Well, I've got 50 clown loaches. Now for the future planning. What should go with them? I have 4 butterfly plecos that will eventually move to their tank. It's running at 82F. It's being kept with high current. Immediately about 2400GPH which could get bumped up to 4800GPH depending on how fast I think they're comfortable with. They will soon have a pretty good root biotope. I like very friendly fish though do not favor the oscar. I prefer to find more exotic types. Who wants the same fish everyone else has? One idea that has come to mind is the archer, though it doesn't seem like a good fit.


----------



## Death's Sting (Apr 21, 2010)

how big is the tank? this will be a big factor in consideration to what can be housed in it.


----------



## gimlid (Apr 23, 2010)

your butterfly plecos may have trouble getting food. My clowns were eating all the food in the tank before the plecos could get any and I only had 10.
I successfully kept midwater fish like angels and gouramis with my clowns also yoyo loaches like schooling with clowns.


----------



## Baos (Apr 22, 2010)

I was considering angels but someone told me they would be a bad match.


----------



## JUICE (Jan 4, 2020)

ya whats the tank size ??


----------



## Baos (Apr 22, 2010)

immediately 120g. In the future.. who knows.


----------



## Death's Sting (Apr 21, 2010)

Baos said:


> immediately 120g. In the future.. who knows.


that's good!

u can keep most community fish with clown loaches, u just got to make sure the other fish can compete with them. Clown loaches can be real hogs at times!

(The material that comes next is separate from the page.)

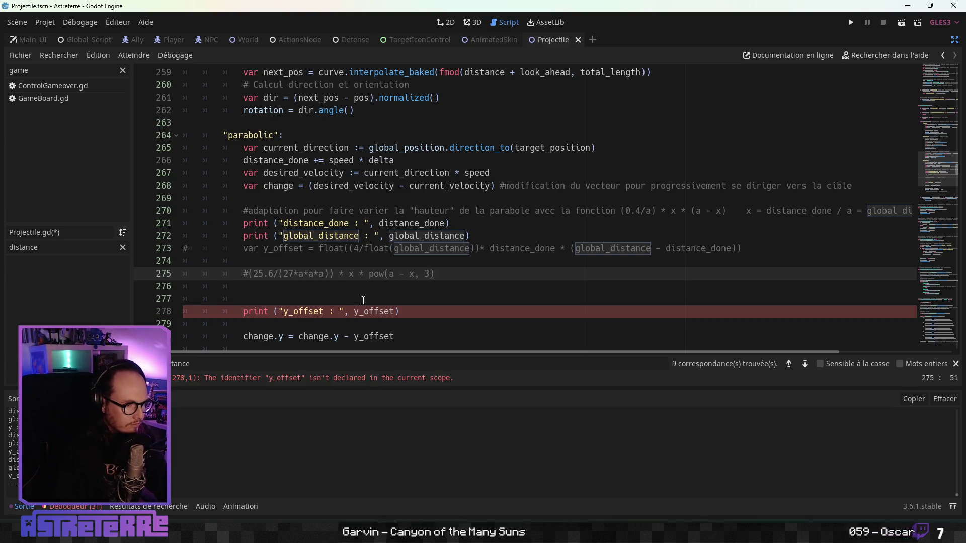
pyautogui.press('Return')
pyautogui.press('Return')
pyautogui.scroll(-2, 341, 297)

u can even keep cichlids with them as long as the clowns are large enough not to get eaten.


----------



## Colin475 (Apr 21, 2010)

Baos said:


> immediately 120g. In the future.. who knows.


What dimensions?


----------



## Death's Sting (Apr 21, 2010)

Colin475 said:


> What dimensions?


his tank is 60''x18.5''x26'' its actually 125 gallons.


----------



## Smiladon (Apr 23, 2010)

if possible, some pics would be great.

I've never had clown loaches, but I would think Angels would be a good match (i've had other loaches with them)


----------



## Clownloachlover (Apr 21, 2010)

I have had clown loaches with a wide variety of "non" agressive community fish such as Angels, Gouramis, Tetras, Bala Sharks, Silver Dollars, Severums, Discus and they all do well. When it comes feeding time, just be sure to feed the bottom dwellers, namely the clown loaches first and then give the other tank mates their food, otherwise the clowns, will do their utmost to pig out on everyone elses food. For some entertainment, get some love worms and put them in a cone feeder that floats at the top of the tank...watch the clowns, they are hilarious! Now my real question is, where did you get 50 of them? retail wise they can be expensive fish even when small


----------



## Baos (Apr 22, 2010)

CanadianAquatics


----------



## snowflakie (Apr 22, 2010)

I was at VanAqua yesturday and with their clowns they had barbs, rasboras and two turtles. With mine, I have a BNP and tetras.  I think just about anything will go with the clowns, as long as they are not shy about taking the food they want!


----------



## 2wheelsx2 (Apr 21, 2010)

As Gimlid, unless your plecos are adults and aggressive eaters (the L052 butterflies are not bad), they won't get any food unless you severely overfeed with CL around. Something to consider when pairing plecos with clowns. You can certainly put in Pseudas and some of the more aggressive Hypans. They can compete with the best of them.


----------